When a circle is defined by three points on its perimeter, it's possible to find its center $(h,k)$ using: $$ h=\frac{\left| \begin{matrix}x_1^2+y_1^2 & y_1 & 1 \\x_2^2+y_2^2 & y_2 & 1 \\ x_3^2+y_3^2 & y_3 & 1\end{matrix} \right|}{2*\left| \begin{matrix}x_1 & y_1 & 1 \\ x_2 & y_2 & 1 \\ x_3 & y_3 & 1 \end{matrix} \right|}, k=\frac{\left| \begin{matrix}x_1 & x_1^2+y_1^2 & 1 \\x_2 & x_2^2+y_2^2 & 1 \\ x_3 & x_3^2+y_3^2 & 1\end{matrix} \right|}{2*\left| \begin{matrix}x_1 & y_1 & 1 \\ x_2 & y_2 & 1 \\ x_3 & y_3 & 1 \end{matrix} \right|} $$ (Taken from here)
But this assumes that the points are defined using real numbers. How should this formula be adapted when the points are defined using rationals with a common denominator? (i.e.: a point is defined using $(a/w, b/w)$).
I noticed that the denominator is the same as when calculating the orientation of three points.
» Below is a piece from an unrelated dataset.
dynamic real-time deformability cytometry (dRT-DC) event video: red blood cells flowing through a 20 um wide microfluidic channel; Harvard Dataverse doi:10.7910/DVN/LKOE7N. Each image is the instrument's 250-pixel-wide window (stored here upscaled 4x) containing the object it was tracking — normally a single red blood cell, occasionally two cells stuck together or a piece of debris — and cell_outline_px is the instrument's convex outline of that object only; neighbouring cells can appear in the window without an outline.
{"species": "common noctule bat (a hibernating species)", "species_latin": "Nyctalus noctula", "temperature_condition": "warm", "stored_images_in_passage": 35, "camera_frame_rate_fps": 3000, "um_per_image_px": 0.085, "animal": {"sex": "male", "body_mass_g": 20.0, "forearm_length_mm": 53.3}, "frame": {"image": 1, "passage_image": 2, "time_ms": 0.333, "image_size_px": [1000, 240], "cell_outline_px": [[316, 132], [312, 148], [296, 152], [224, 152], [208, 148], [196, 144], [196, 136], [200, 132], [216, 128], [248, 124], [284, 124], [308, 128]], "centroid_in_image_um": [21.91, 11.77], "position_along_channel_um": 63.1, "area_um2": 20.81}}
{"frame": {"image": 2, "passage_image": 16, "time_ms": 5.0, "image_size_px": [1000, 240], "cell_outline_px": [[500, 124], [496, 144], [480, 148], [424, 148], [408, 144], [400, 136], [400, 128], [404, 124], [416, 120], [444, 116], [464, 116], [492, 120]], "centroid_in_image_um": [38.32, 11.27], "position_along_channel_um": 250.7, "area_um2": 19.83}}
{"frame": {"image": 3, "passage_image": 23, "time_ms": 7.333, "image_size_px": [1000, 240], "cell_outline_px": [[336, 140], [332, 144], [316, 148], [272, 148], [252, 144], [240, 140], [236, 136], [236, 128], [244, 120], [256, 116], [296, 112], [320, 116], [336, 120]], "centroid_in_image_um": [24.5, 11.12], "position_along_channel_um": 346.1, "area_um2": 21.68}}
In that situation the 1's are replaced by the $w$'s. Is this also true for finding the center? Since the numerator contains squares, what are the implications then for the last column?
Update: Based on @saulspatz answer I think the following is correct:
My actual situation is as follows (only for $h$): $$ h=\frac{\left| \begin{matrix}\frac{x_1}{w_1}^2+\frac{y_1}{w_1}^2 & \frac{y_1}{w_1} & 1 \\\frac{x_2}{w_2}^2+\frac{y_2}{w_2}^2 & \frac{y_2}{w_2} & 1 \\ \frac{x_3}{w_3}^2+\frac{y_3}{w_3}^2 & \frac{y_3}{w_3} & 1\end{matrix} \right|}{2*\left| \begin{matrix}\frac{x_1}{w_1} & \frac{y_1}{w_1} & 1 \\ \frac{x_2}{w_2} & \frac{y_2}{w_2} & 1 \\ \frac{x_3}{w_3} & \frac{y_3}{w_3} & 1 \end{matrix} \right|} $$
When I now multiply each row by its corresponding $w$ I have to correct the determinant by dividing by the same factor: $$ h=\frac{\frac{1}{w_1^2w_2^2w_3^2}\left| \begin{matrix}x_1^2+y_1^2 & y_1w_1 & w_1^2 \\x_2^2+y_2^2 & y_2w_2 & w_2^2 \\ x_3^2+y_3^2 & y_3w_3 & w_3^2\end{matrix} \right|}{\frac{2}{w_1w_2w_3}\left| \begin{matrix}x_1 & y_1 & w_1 \\ x_2 & y_2 & w_2 \\ x_3 & y_3 & w_3 \end{matrix} \right|} $$
I now multiply by $w_1^2w_2^2w_3^2$, which leaves: $$ h=\frac{\left| \begin{matrix}x_1^2+y_1^2 & y_1w_1 & w_1^2 \\x_2^2+y_2^2 & y_2w_2 & w_2^2 \\ x_3^2+y_3^2 & y_3w_3 & w_3^2\end{matrix} \right|}{2w_1w_2w_3\left| \begin{matrix}x_1 & y_1 & w_1 \\ x_2 & y_2 & w_2 \\ x_3 & y_3 & w_3 \end{matrix} \right|} $$
If you multiply a column of a determinant by $c$ the determinant is also multiplied by $c$. So if we say that the points are $(\frac{x_k}{w}, \frac{y_k}{w})$ the values would become $$ h=\frac{\frac{1}{w^3} \left|\begin{matrix}x_1^2+y_1^2 & y_1 & 1 \\x_2^2+y_2^2 & y_2 & 1 \\ x_3^2+y_3^2 & y_3 & 1\end{matrix} \right|}{\frac{2}{w^2}\left| \begin{matrix}x_1 & y_1 & 1 \\ x_2 & y_2 & 1 \\ x_3 & y_3 & 1 \end{matrix} \right|}, k=\frac{\frac{1}{w^3}\left| \begin{matrix}x_1 & x_1^2+y_1^2 & 1 \\x_2 & x_2^2+y_2^2 & 1 \\ x_3 & x_3^2+y_3^2 & 1\end{matrix} \right|}{\frac{2}{w^2}\left| \begin{matrix}x_1 & y_1 & 1 \\ x_2 & y_2 & 1 \\ x_3 & y_3 & 1 \end{matrix} \right|}$$ Now after multiplying numerator and denominator by $w^3$, you could bring the the $w$ inside the determinant by multiplying the last column by $w$. That would make the last column $w$, but only in the denominators.